Question

The sixth term of an A.P is equal to $2$, the value of the common difference of the A.P. which makes the product $a_1{a}_4{a}_5$ least is given by

• A. $x=\frac{8}{5}$
• B. $x=\frac{5}{4}$
• C. $x=\frac{2}{3}$
• D. none of these

Answer 1

The correct option is C

$x=\frac{2}{3}$

Explanation for the correct option:

Step 1: Find the required product of terms of A.P.

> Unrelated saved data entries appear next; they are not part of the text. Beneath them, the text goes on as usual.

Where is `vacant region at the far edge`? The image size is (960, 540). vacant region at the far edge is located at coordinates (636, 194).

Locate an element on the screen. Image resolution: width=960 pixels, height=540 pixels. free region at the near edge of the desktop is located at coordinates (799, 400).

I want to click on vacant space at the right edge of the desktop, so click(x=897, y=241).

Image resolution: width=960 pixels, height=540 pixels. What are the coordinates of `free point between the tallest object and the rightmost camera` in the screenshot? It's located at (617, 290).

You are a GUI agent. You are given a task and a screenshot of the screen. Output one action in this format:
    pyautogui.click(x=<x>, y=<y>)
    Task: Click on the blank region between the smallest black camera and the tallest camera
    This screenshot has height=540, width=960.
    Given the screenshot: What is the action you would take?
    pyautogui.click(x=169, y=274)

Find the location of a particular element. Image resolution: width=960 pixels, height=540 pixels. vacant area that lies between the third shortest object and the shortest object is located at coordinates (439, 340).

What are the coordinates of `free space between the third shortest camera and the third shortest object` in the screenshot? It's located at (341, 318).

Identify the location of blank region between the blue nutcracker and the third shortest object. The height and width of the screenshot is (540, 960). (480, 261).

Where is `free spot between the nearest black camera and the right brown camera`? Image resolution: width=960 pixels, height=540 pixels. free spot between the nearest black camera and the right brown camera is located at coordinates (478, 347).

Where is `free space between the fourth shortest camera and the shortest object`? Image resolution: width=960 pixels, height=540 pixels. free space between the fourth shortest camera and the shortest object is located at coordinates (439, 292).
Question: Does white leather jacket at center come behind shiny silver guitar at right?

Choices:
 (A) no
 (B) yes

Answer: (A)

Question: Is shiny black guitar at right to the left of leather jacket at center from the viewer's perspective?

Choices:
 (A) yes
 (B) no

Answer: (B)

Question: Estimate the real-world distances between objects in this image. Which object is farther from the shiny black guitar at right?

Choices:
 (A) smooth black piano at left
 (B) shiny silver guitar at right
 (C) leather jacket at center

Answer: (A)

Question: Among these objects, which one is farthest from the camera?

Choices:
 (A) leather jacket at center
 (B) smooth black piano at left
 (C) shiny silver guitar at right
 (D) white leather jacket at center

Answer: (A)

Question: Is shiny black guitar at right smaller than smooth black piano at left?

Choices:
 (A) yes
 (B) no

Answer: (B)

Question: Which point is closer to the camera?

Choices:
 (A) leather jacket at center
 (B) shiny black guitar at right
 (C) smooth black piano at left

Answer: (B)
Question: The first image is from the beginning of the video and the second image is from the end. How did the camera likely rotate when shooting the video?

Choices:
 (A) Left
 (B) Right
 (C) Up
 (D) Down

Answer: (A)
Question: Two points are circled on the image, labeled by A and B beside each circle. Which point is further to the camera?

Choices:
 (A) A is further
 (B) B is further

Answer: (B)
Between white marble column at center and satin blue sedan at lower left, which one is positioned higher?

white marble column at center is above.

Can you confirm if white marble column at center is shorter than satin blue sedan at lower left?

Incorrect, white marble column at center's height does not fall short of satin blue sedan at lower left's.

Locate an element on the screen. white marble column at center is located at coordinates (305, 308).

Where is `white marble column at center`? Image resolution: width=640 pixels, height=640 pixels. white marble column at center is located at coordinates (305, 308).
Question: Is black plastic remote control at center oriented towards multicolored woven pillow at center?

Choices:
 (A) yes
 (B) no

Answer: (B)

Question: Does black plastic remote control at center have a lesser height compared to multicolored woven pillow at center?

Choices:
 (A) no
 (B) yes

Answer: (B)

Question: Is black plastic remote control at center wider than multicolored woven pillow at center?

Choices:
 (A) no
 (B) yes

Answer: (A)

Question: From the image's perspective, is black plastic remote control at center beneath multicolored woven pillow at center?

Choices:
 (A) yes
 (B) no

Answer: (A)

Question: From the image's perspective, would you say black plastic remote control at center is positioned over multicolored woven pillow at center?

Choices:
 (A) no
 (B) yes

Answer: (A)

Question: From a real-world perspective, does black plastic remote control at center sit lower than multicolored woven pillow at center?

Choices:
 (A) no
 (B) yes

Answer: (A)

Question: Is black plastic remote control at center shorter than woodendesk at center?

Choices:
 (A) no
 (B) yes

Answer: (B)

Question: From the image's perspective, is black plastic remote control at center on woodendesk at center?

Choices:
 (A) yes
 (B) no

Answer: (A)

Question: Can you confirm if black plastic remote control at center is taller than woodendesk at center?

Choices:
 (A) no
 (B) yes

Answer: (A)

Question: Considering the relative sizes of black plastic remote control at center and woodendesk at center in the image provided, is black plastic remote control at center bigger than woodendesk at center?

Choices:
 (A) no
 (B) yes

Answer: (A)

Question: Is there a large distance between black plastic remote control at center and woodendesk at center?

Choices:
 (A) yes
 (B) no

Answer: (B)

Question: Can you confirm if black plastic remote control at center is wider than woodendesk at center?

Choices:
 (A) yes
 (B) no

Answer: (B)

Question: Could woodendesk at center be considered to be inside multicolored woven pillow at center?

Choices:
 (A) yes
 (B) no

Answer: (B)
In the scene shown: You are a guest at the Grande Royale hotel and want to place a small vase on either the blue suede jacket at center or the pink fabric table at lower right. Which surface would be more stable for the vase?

Let $a$be the first term and $d$ be the common difference of the AP.

Given 6th term$=2$

$$\begin{gathered} \Rightarrow a+5d=2 \\ \Rightarrow a=2-5d \end{gathered}$$

Let the product of $a_1{a}_4{a}_5$ is $P$

$$\begin{gathered} P=a(a+3d)(a+4d) \\ =(2-5d)(2-5d+3d)(2-5d+4d) \\ =(2-5d)(2-2d)(2-d) \\ =2(1-d)(2-d)(2-5d) \\ \therefore P=2(-5d^3+17d^2-16d+4) \end{gathered}$$

Step 2: Find the minimum value of the above product.

For minimum value of$P,P\text{'}\left(d\right)=0$

Differentiate $P$ w.r.t. $d$, we get

$P\text{'}\left(d\right)=2(-15d^2+34d-16)$

$$\begin{gathered} \therefore 2(-15d^2+34d-16)=0 \\ \Rightarrow (-15d^2+34d-16)=0 \\ \Rightarrow (3d-2)(5d-8)=0 \\ \Rightarrow d=\frac{2}{3}ord=\frac{8}{5} \end{gathered}$$

Again differentiate w.r.t. $d$, we get

$P\text{'}\text{'}\left(d\right)=2(-30d+34)$

Now at $d=\frac{2}{3}$

$P\text{'}\text{'}\left(d\right)=28$ [ positive ]

and at $d=\frac{8}{5}$

$P\text{'}\text{'}\left(d\right)=-28$ [ negative ]

We get minimum value when $P\text{'}\text{'}\left(d\right)>0$.

So $d=\frac{2}{3}$ gives the least value.

Hence, option $C$ is the correct answer.